Monsters Far And Near
Authored by James Howard Kunstler,
“We used to say that we don’t know what 2050 will look like. Now it’s more like we don’t know what 2030 will look like.”
- Jesus Enrique Rosas
You must be thinking that reality is pushing its luck with the president bringing this Iran business - a war, actually, let’s face it - to a favorable conclusion around dinner time Sunday evening (yawn) and then Mr. DJT sliding directly into his seat on the White House lawn to enjoy the special 80th birthday edition of Testosterone Gone Wild, that is, a full card of tattoo-bedizend savages beating the crap out of each other UFC style, like it was a Hooters parking lot on wife-swap night. . . why, it just doesn’t get more surreal than that.
Imagine what Victoria Nuland, Robert Reich, George Stephanopoulis, Elizabeth Warren, and other good folks of that ilk must be thinking. The. . . (Sputter sputter) indelicacy of it all! A freaking peace deal, and now this low-rent spectacle of ultra-violence! Like their whole world had turned out to be the meanest, lowest, most sordid backwater of the Marvel Comics universe where no one has ever heard of chardonney. The ape-men slugging, kicking, gouging, and head-butting each other half to death is one thing. . . but to let the slip the opportunity to continue the Iran War with its downstream emoluments for another nineteen years. . . well, now that is an affront to all that is holy in the sub-basements of Foggy Bottom and the broom closets of Langley. As you read this on Monday morning the cries for impeachment will be ringing across the District of Columbia like calls to prayer in Mamdani’s Caliphate on the Hudson.
Surely, you’ll get more details on the Iran deal as Monday spins out, but the terms look not bad at all for Western Civ in the news media’s early shorthand reports:
Teheran pledges no nukes, ever, no how, no way. They will allow their cache of super-enriched uranium to be destroyed.
The Strait of Hormuz will reopen promptly, free to international shipping, no tolls, no piratical monkey-business.
No more Iran funding terrorist proxy groups. That means you Hezbollah, Hamas, the Houthis, and sundry cadres of jihadi maniacs ‘out there’ in the world’s hotspots.
Speaking of which, Mr. Netanyahu felt the president’s wrath earlier on Sunday (once again) when he replied to a Hezbollah rocket salvo out of Lebanon with air strikes. But, hey, everybody knows that Israel always and ever answers every attack against it no matter what, because Never Again. Even Mr. Trump knows that, so the whole flap was a sort of mummery. Obviously, Hezbollah must be anxious to wreck the peace deal, since without Iran’s ongoing largess they will not know where their next meal is coming from, not to mention their next shipment of missiles. If Iran actually complies with the deal, Hezbollah can have no more support. There may soon be no more Hezbollah. (Boo-hoo.)
Which raises the next obvious concern, namely, Iran is not known for keeping its word with The Great Satan (us). There is every reason to believe that the vaunted deal is just another sorry episode of them stringing the USA along, playing us. But Mr. Trump has made it clear he reserves the option to rev up the bombers and “do a number on” the Islamic Republic if they pull a fast one on this.
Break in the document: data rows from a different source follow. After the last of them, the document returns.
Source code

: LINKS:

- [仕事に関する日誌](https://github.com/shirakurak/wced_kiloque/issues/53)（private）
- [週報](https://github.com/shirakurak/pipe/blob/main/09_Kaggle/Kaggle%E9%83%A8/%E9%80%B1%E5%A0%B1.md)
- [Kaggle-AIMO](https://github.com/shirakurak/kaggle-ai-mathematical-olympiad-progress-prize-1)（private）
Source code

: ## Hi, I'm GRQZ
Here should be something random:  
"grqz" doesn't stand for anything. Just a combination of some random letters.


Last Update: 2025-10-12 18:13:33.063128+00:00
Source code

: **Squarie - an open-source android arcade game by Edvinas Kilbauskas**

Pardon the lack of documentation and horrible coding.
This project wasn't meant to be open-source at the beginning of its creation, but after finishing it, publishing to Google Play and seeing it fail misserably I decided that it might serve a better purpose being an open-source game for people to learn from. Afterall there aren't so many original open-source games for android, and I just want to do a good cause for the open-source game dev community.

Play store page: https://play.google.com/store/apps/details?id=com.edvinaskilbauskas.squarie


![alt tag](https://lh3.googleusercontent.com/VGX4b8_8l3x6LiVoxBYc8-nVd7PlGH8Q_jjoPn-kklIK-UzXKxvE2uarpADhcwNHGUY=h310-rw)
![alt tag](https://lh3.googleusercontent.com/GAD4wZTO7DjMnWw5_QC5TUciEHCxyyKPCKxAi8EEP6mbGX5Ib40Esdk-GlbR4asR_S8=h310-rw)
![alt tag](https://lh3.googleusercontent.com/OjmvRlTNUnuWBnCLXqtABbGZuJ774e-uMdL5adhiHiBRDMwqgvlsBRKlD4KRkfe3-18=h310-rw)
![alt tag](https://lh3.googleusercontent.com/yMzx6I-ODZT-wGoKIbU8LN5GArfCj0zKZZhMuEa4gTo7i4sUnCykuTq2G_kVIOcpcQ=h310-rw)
For its part, Iran is crowing in its own state-controlled press that it has won the war. Iran can say whatever it wants to — world opinion will probably not be fooled — if it makes the people running the joint feel good about themselves losing a war. It’ll be Iran’s actions that matter. There’s a chance, perhaps a low-percentage chance, but a chance nonetheless, that Iran has been persuaded to stop being insane.
They do have an opportunity to put jihad aside, sell oil and pistachios to the world, and try being a normal nation for a change.
It’s asking a lot, I’m sure, but there’s a lot in it for them. If they actually showed a serious attitude adjustment, you can bet that Mr. Trump would offer help setting up bigly capital investments there, enabling new trade relations, and easing them back into a world of non-insane, sovereign polities with reality-based interests.
He already invited them to join the Abraham Accords, to establish full diplomatic relations with the other signers, embassies, direct flights, trade, tourism, and security cooperation.
So, let’s stand by and see if the Memorandum of Understanding gets signed later this week. The president is winging to Geneva for the G-7 as I write. The other parties to the deal are on their way there, too.
The face to face meet-up between the American President and whoever Iran sends to the ceremony will be more thrillingly momentous than any pairing of UFC cage fighters on the White House lawn.
In fact, I’m awfully glad that over-the-top extravaganza is done with.
The triumphalism is disconcerting.
We still have a very serious cold civil war to deal with here in the Homeyland, and a national mental health crisis that turns US daily life into a real time horror movie from sea to shining sea.
The party of “our democracy” still works avidly to overthrow the republic, and extravagant sports entertainments will not avail to make that stop.
We need perp walks and trials. . .sober business. . .a cold reckoning with our own monsters.